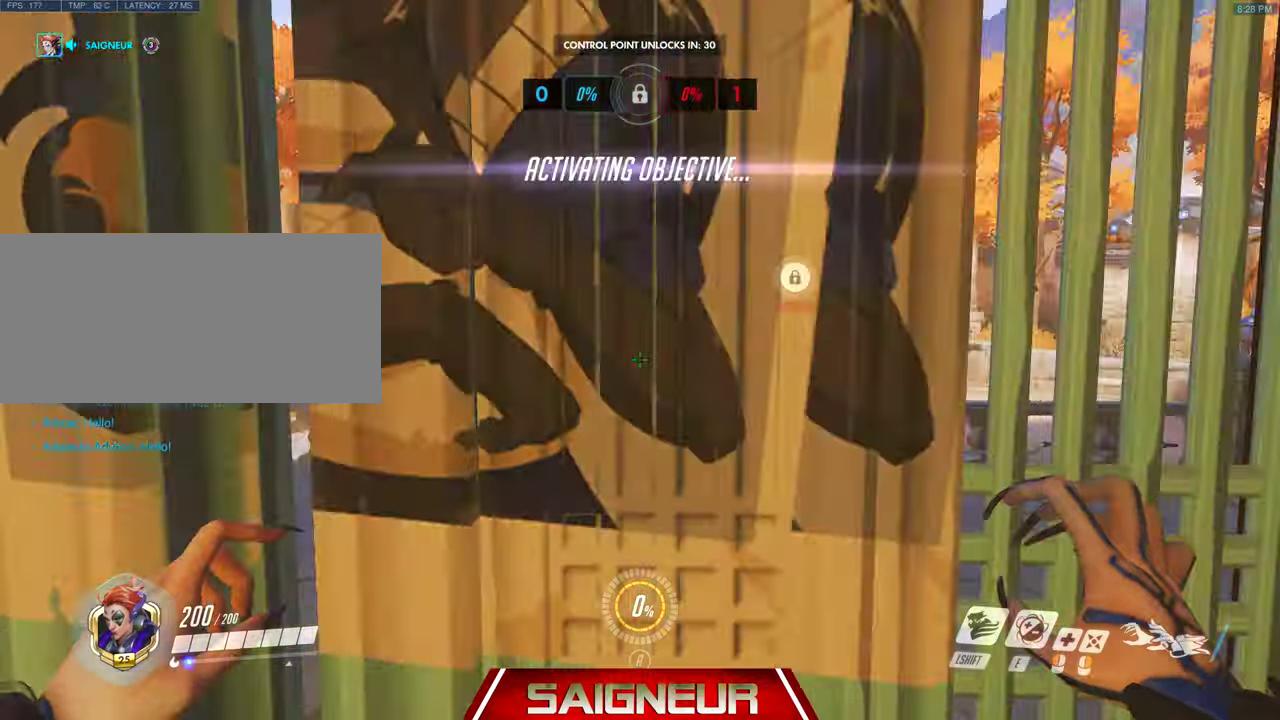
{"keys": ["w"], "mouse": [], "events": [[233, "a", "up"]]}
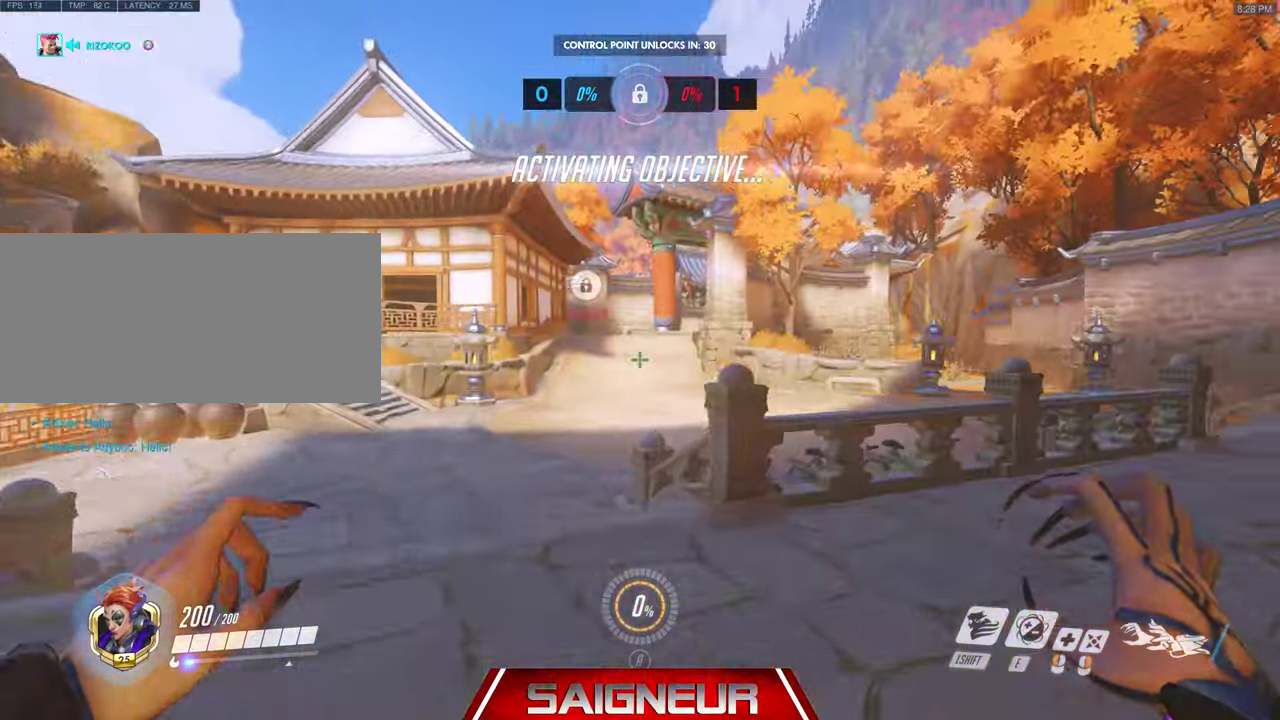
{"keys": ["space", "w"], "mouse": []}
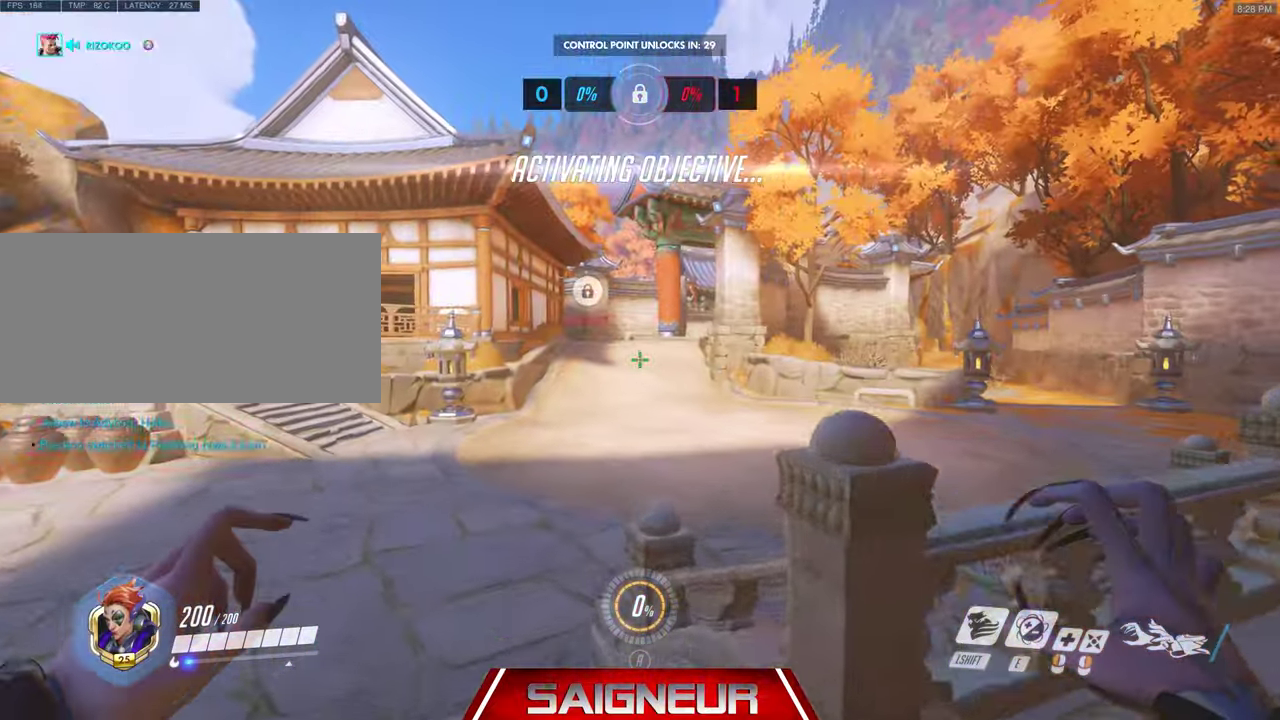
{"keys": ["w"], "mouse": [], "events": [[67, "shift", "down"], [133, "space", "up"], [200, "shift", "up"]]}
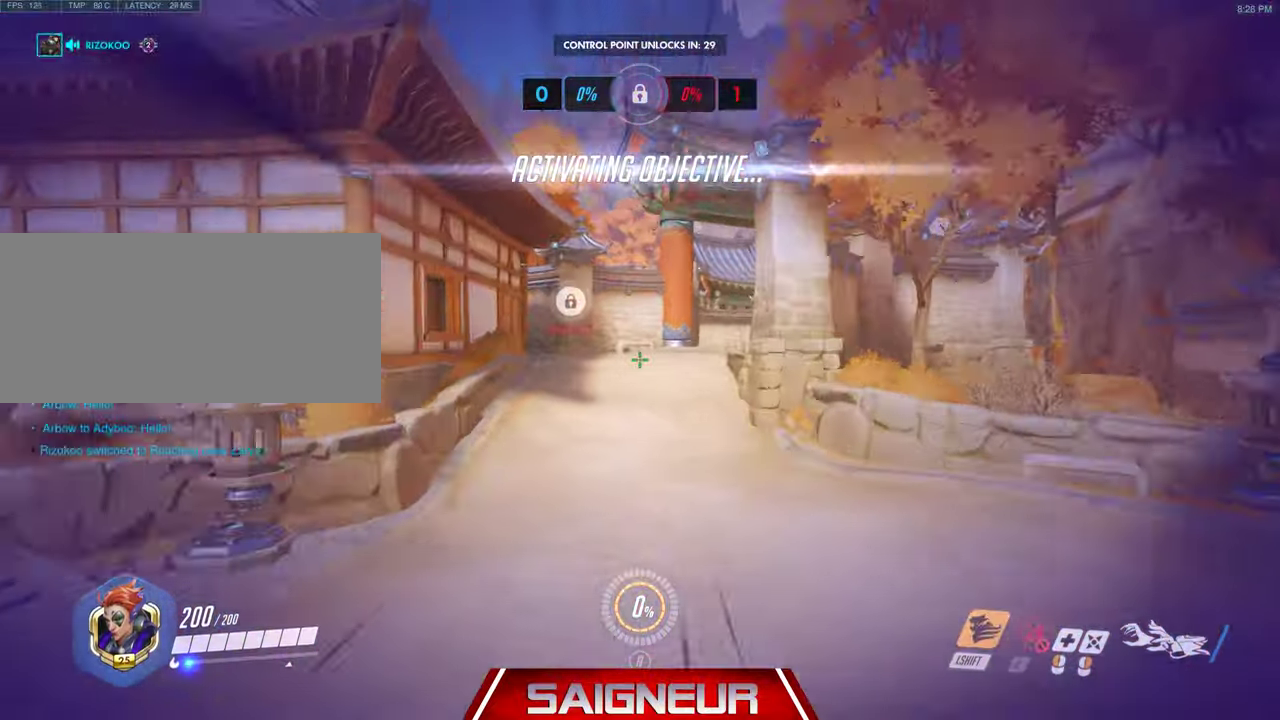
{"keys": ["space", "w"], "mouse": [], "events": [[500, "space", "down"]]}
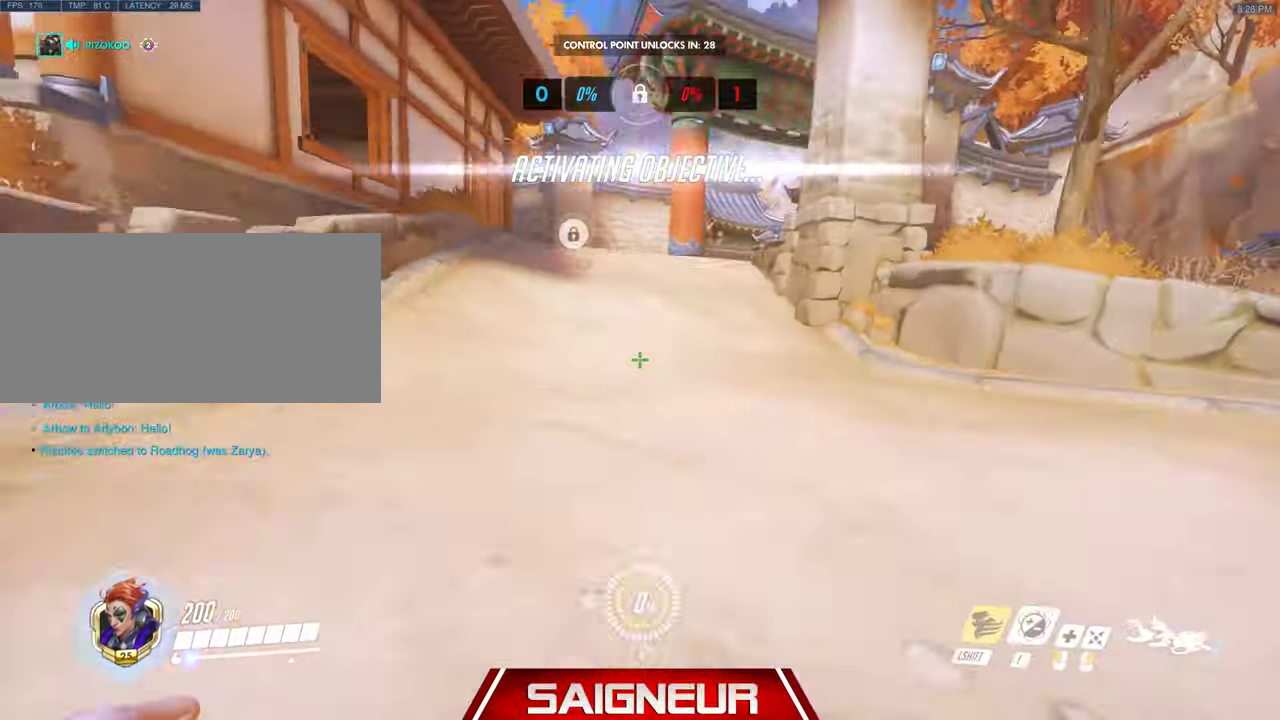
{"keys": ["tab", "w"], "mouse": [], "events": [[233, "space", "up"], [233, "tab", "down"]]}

- [WHAT THE TASK REQUIRES] Leaving the pictures out, set down all of the data again exactly.

- [YOUR SOLUTION]
{"keys": ["w"], "mouse": [], "events": [[233, "a", "up"]]}
{"keys": ["space", "w"], "mouse": []}
{"keys": ["w"], "mouse": [], "events": [[67, "shift", "down"], [133, "space", "up"], [200, "shift", "up"]]}
{"keys": ["space", "w"], "mouse": [], "events": [[500, "space", "down"]]}
{"keys": ["tab", "w"], "mouse": [], "events": [[233, "space", "up"], [233, "tab", "down"]]}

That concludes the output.